EXERCISE
In the entries below, find the line with "right ankle: (855, 488, 0)" and the line with "right ankle: (994, 530, 17)". Return those two lines and all lines between them, exactly.

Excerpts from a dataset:
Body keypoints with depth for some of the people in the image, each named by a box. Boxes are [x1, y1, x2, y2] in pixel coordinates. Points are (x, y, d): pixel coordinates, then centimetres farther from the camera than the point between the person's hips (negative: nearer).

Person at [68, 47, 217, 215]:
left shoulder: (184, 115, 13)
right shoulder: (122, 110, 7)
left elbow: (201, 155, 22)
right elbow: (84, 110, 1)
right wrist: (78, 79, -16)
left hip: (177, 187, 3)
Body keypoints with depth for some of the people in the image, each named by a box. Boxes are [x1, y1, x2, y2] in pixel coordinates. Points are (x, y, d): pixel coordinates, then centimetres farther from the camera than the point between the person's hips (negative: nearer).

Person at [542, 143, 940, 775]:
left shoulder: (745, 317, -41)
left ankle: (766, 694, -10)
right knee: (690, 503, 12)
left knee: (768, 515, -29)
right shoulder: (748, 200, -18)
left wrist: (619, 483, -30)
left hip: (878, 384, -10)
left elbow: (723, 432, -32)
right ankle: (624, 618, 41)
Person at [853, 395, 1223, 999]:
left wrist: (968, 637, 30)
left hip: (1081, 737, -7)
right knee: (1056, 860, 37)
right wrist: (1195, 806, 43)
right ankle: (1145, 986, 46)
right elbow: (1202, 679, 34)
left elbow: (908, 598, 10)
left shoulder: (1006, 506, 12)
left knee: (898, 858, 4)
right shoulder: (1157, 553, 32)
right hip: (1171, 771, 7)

...

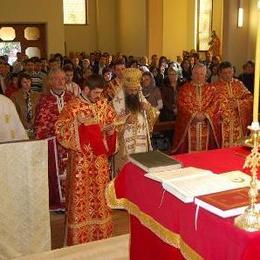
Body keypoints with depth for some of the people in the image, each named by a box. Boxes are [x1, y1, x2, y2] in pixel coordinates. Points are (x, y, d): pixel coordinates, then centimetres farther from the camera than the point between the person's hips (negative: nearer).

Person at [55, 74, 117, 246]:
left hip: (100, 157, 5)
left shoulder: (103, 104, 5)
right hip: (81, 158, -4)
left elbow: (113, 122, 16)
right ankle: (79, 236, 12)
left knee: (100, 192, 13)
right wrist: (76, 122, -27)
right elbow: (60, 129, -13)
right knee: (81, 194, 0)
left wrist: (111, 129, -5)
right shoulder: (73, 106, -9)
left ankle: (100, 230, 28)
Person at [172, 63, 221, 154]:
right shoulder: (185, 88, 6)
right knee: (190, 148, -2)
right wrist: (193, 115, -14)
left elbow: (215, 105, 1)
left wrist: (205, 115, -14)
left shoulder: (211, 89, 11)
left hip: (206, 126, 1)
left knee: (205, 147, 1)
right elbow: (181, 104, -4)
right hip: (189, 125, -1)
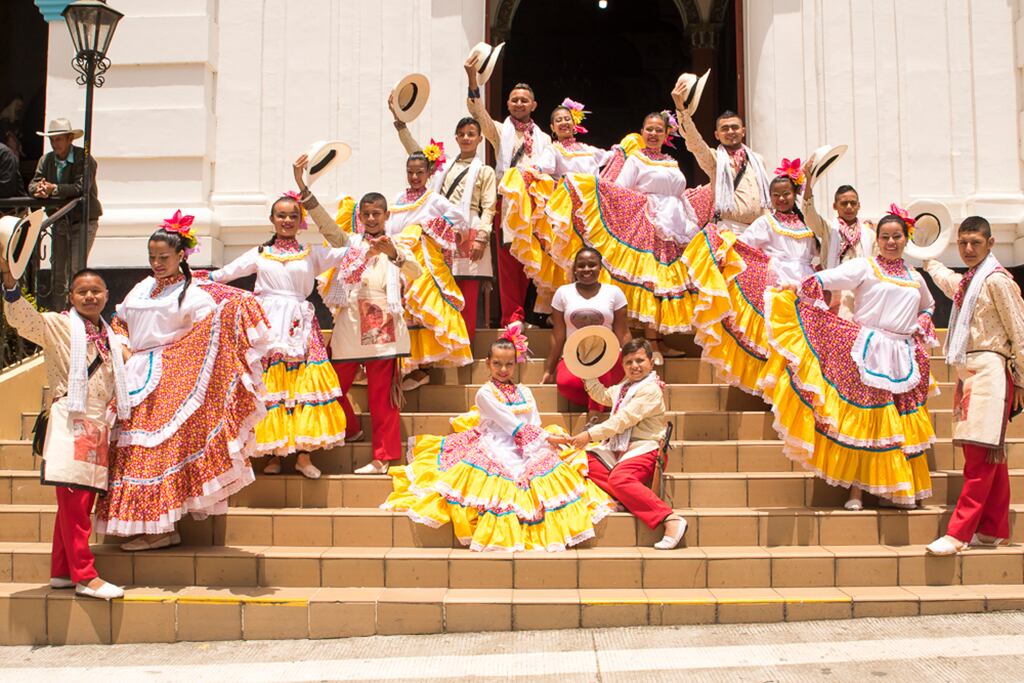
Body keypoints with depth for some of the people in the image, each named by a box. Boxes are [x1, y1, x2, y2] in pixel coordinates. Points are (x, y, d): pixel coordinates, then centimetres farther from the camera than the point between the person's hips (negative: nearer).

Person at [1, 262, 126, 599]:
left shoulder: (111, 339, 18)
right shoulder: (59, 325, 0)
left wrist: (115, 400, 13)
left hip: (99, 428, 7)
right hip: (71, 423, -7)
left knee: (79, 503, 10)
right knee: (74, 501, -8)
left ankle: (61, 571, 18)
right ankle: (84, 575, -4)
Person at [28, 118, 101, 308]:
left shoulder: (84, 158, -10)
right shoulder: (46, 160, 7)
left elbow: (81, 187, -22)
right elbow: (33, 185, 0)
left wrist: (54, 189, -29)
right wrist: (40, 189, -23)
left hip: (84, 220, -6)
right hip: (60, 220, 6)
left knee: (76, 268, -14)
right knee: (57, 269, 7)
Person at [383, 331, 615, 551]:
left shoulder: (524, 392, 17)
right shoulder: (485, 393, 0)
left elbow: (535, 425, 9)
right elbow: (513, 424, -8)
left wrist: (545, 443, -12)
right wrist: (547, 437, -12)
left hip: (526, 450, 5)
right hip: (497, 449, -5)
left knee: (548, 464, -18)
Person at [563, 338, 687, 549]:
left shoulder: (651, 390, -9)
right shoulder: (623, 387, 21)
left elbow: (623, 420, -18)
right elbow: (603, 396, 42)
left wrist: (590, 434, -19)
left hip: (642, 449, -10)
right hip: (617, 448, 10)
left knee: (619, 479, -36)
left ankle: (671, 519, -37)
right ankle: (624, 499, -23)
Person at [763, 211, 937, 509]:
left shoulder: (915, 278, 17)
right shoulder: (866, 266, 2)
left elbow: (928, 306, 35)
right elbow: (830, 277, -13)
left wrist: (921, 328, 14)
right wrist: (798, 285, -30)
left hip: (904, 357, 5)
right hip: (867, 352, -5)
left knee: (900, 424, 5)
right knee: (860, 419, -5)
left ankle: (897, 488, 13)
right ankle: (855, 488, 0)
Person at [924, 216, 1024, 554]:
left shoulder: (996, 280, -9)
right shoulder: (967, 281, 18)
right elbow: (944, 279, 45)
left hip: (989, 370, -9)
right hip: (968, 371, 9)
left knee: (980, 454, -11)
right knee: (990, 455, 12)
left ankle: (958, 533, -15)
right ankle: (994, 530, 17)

COMPLETED EXERCISE
right ankle: (855, 488, 0)
Person at [924, 216, 1024, 554]:
left shoulder: (996, 280, -9)
right shoulder: (967, 281, 18)
right elbow: (944, 279, 45)
left hip: (989, 370, -9)
right hip: (968, 371, 9)
left knee: (980, 454, -11)
right knee: (990, 455, 12)
left ankle: (958, 533, -15)
right ankle: (994, 530, 17)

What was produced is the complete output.